• **About this task**
Reproduce all the text in the data below verbatim, leaving out the pictures.

• **Material to process**
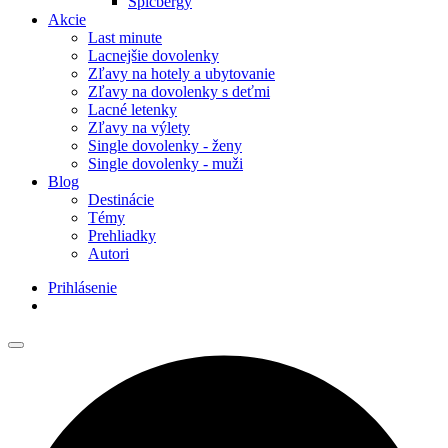
Špicbergy
Akcie
Last minute
Lacnejšie dovolenky
Zľavy na hotely a ubytovanie
Zľavy na dovolenky s deťmi
Lacné letenky
Zľavy na výlety
Single dovolenky - ženy
Single dovolenky - muži
Blog
Destinácie
Témy
Prehliadky
Autori
Prihlásenie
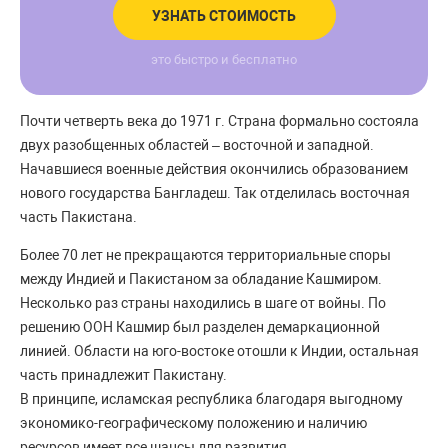
УЗНАТЬ СТОИМОСТЬ
это быстро и бесплатно
Почти четверть века до 1971 г. Страна формально состояла
двух разобщенных областей – восточной и западной.
Начавшиеся военные действия окончились образованием
нового государства Бангладеш. Так отделилась восточная
часть Пакистана.
Более 70 лет не прекращаются территориальные споры
между Индией и Пакистаном за обладание Кашмиром.
Несколько раз страны находились в шаге от войны. По
решению ООН Кашмир был разделен демаркационной
линией. Области на юго-востоке отошли к Индии, остальная
часть принадлежит Пакистану.
В принципе, исламская республика благодаря выгодному
экономико-географическому положению и наличию
ресурсов имеет все шансы для развития.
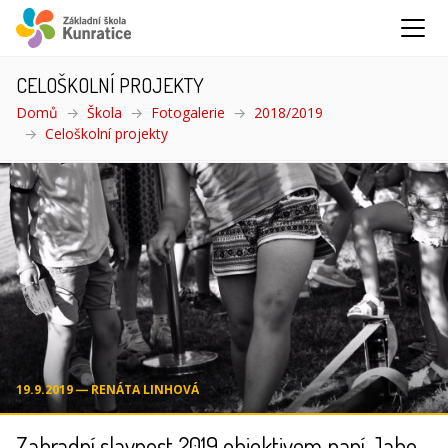
CELOŠKOLNÍ PROJEKTY
Domů
Škola
Fotogalerie
2018/2019
Celoškolní projekty
(aktuální)
19.9.2019 ― RENÁTA LINHOVÁ
Zahradní slavnost 2019 objektivem paní Jahodové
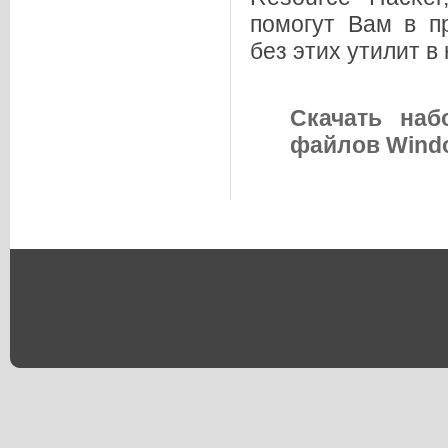
помогут Вам в п
без этих утилит в
Скачать наб
файлов Wind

• **Solved problem**
Špicbergy
Akcie
Last minute
Lacnejšie dovolenky
Zľavy na hotely a ubytovanie
Zľavy na dovolenky s deťmi
Lacné letenky
Zľavy na výlety
Single dovolenky - ženy
Single dovolenky - muži
Blog
Destinácie
Témy
Prehliadky
Autori
Prihlásenie
УЗНАТЬ СТОИМОСТЬ
это быстро и бесплатно
Почти четверть века до 1971 г. Страна формально состояла
двух разобщенных областей – восточной и западной.
Начавшиеся военные действия окончились образованием
нового государства Бангладеш. Так отделилась восточная
часть Пакистана.
Более 70 лет не прекращаются территориальные споры
между Индией и Пакистаном за обладание Кашмиром.
Несколько раз страны находились в шаге от войны. По
решению ООН Кашмир был разделен демаркационной
линией. Области на юго-востоке отошли к Индии, остальная
часть принадлежит Пакистану.
В принципе, исламская республика благодаря выгодному
экономико-географическому положению и наличию
ресурсов имеет все шансы для развития.
CELOŠKOLNÍ PROJEKTY
Domů
Škola
Fotogalerie
2018/2019
Celoškolní projekty
(aktuální)
19.9.2019 ― RENÁTA LINHOVÁ
Zahradní slavnost 2019 objektivem paní Jahodové
помогут Вам в п
без этих утилит в
Скачать наб
файлов Wind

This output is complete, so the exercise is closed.